Coming out as a queer teenager. Fostering a child to adopt. Grappling with transracial adoption. Examining how addiction and body image affect behavior. Coming to terms with dementia, depression, and anxiety. Taking stock of mental health across time.
“This Is Us” showed all of this and more during six outrageously successful seasons.
This NBC series explored the lives of three children — twins Kevin and Kate, whose parents adopted a third baby, Randall, whose father had abandoned him at a fire station. As avid fans, we debriefed weekly to discuss the twists, turns, and tears of the Pearson family saga, which wraps up on May 24. From our public health and ethnic studies perspectives, the series accomplished a rarity for a fictional TV show: It showed the ways the conditions in which people live, work, and play can influence their health.
The series’ subtle approach to sexual orientation and gender identity did its part to try to help normalize them in the real world. The show casually revealed that Randall’s long-lost birth father was bisexual when his lover showed up at a family gathering. And when a middle-school daughter came out as queer, it created only a relatively minor family drama.
The fact that neither storyline was a big deal is actually a big deal. The U.S. has come a long way as a society since Ellen DeGeneres came out as gay in 1997 on her ABC sitcom “Ellen.” Advertisers boycotted the show and the Rev. Jerry Falwell called her “Ellen Degenerate.” The final episodes of that season of “Ellen” were criticized for focusing too narrowly on gay issues, and the show was canceled the next year.
“This Is Us,” through its nuanced and sensitive approach to sexual orientation and gender identity, held a mirror up to the real world and tried to model an ideal — that many people are moving toward the idea that being openly LGBTQ is only one of the many characteristics that make up complex human beings.
Far more front and center in “This Is Us” is the thread of mental health, which plays out across many characters. The family matriarch is diagnosed with dementia, and as the show hops back and forth in time, viewers witness her decline even as they are reminded of what a vibrant young mother she was.
Across the seasons, the show highlighted post-traumatic stress disorder related to military service, first in Vietnam and then Afghanistan. Major characters struggled with depression, debilitating anxiety, addiction, disordered eating, and weight and body image. Each storyline explores the ways mental health affects day-to-day experience and how access to mental health care affects the quality of life.
Perhaps one of the best illustrations of this is how the series portrayed battles with substance addiction by the Black birth parents of Randall, compared to his white brother Kevin. Randall’s parents, William and Laurel, lose their child, their relationship, and years of their lives as they each attempt to get sober. But when Kevin — the rich celebrity with a family support system — grapples with addiction, it is invariably treated as an illness rather than a crime. His access to intensive rehabilitation, followed by a transitional stay at his mother’s, helps him secure his sobriety.

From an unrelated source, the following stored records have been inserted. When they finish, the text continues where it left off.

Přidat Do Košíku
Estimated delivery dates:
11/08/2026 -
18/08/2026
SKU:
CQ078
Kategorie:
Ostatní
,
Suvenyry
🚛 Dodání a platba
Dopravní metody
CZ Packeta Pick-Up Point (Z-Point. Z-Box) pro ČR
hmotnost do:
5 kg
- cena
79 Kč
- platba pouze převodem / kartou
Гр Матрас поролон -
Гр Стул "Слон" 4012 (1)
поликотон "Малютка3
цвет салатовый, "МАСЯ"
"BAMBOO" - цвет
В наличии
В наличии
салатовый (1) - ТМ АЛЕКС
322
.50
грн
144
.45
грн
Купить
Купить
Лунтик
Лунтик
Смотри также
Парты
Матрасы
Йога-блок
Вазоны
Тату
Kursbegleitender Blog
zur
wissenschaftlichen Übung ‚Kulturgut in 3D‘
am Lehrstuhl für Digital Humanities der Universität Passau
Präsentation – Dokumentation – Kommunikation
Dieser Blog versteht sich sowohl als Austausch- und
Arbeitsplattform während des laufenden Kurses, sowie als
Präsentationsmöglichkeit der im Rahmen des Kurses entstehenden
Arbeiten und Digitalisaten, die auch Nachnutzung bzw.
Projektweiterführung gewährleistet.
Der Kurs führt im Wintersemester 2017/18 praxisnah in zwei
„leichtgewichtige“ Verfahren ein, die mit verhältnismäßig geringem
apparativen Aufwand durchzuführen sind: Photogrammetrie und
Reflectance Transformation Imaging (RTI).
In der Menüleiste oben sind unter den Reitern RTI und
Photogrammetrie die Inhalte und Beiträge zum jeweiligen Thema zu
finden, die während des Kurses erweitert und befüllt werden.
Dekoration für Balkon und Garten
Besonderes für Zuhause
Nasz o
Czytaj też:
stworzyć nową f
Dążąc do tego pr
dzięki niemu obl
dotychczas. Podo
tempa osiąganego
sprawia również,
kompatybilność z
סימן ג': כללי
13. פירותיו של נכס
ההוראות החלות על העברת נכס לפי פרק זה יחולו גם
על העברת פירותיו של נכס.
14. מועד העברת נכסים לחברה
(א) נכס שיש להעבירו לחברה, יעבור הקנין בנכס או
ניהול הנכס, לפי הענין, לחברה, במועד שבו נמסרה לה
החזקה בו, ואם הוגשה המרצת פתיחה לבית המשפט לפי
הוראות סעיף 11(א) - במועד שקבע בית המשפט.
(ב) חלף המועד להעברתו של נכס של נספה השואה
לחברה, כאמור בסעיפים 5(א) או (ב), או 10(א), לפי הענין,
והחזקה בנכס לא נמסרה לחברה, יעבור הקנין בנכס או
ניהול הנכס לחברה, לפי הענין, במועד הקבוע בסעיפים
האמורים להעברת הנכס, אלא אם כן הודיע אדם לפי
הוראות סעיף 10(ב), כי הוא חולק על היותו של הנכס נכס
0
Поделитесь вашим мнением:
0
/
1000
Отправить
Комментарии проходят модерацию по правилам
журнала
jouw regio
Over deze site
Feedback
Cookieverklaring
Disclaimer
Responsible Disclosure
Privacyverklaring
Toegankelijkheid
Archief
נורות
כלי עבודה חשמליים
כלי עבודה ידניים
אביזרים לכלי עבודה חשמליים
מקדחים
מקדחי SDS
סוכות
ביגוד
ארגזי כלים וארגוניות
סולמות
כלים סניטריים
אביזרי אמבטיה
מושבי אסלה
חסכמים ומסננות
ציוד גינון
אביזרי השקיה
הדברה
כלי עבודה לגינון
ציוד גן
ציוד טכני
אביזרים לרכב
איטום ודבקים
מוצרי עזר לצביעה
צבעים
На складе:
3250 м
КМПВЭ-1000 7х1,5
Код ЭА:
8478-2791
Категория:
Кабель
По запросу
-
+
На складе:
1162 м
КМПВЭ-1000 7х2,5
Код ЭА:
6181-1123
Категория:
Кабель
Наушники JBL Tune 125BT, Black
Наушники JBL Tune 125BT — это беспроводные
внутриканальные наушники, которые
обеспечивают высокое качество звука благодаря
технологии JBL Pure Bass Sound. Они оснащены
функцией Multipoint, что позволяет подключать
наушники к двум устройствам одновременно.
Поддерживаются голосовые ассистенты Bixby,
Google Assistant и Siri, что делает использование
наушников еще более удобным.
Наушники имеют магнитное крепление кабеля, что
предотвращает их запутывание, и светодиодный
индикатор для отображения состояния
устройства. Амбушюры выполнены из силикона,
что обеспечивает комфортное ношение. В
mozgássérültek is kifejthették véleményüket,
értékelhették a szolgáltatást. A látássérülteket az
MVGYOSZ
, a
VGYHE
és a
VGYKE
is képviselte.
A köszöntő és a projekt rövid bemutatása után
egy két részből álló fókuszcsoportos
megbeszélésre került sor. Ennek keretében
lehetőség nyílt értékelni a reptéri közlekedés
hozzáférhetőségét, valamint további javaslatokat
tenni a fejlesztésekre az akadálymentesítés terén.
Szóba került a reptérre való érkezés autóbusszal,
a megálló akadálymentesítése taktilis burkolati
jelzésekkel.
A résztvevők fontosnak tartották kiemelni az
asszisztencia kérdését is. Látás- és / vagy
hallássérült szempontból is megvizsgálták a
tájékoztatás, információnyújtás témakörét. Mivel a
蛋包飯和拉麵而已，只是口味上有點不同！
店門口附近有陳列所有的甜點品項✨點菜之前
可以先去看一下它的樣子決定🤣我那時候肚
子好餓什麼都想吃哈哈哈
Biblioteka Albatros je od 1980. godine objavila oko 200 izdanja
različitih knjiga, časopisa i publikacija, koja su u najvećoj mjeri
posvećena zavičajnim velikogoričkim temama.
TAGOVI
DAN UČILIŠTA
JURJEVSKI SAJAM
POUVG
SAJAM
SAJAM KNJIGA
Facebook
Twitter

Though this story line may have been fictional, it shows how race and access to resources and support systems dramatically impact the outcomes of this disease for countless Americans today and specifically how addiction among the economically struggling Black parents leads to criminalization by the justice system.
One of the ways that structural factors concretely affect peoples’ lives plays out repeatedly through Randall’s storyline, from the events that lead to his adoption by white parents to the adoption years later of an adolescent named Deja by Randall and his wife Beth. Deja is shown to have a loving relationship with her birth mother Shauna, but it is not enough. Her lack of financial privilege and family support are shown, but “This Is Us” ultimately suggests that her risky decisions and personal irresponsibility cost her the loss of her housing and her child. In this case, the storyline missed the mark, minimizing the structural barriers Black mothers face and a foster care system that disproportionately removes Black children from their birth homes.
The show’s approach to these structural barriers was more nuanced as Randall worked through his trauma from transracial adoption. Viewers learned about his birth mother who, like so many Black mothers, was incarcerated instead of being treated for substance addiction, a pattern documented in real life by legal scholar Dorothy Roberts. Rather than judging his birth mother harshly — as he had initially judged Deja’s mom — Randall finally comes to terms with his birth mother’s inability to raise him.
Randall’s growing realization of the structural barriers that disadvantage marginalized groups is evident after he confronts a man who breaks into his home. When he realizes the intruder is desperate and ill, Randall — in his role as a city councilman — develops programs for people experiencing substance addiction. This shows a deepening realization that “crime” is often rooted in unmet needs that, rather than punishment, should be met with resources and support.
We will remember “This is Us” for showing us how people are the same in what affects our lives — love, family, grief, joy — without ignoring the factors that make our lives so different.
Sarah MacCarthy is the inaugural holder of the LGBTQ health studies endowed professorship at the University of Alabama, Birmingham. Jalondra A. Davis is a presidential postdoctoral fellow in the Department of Ethnic Studies at the University of California, San Diego.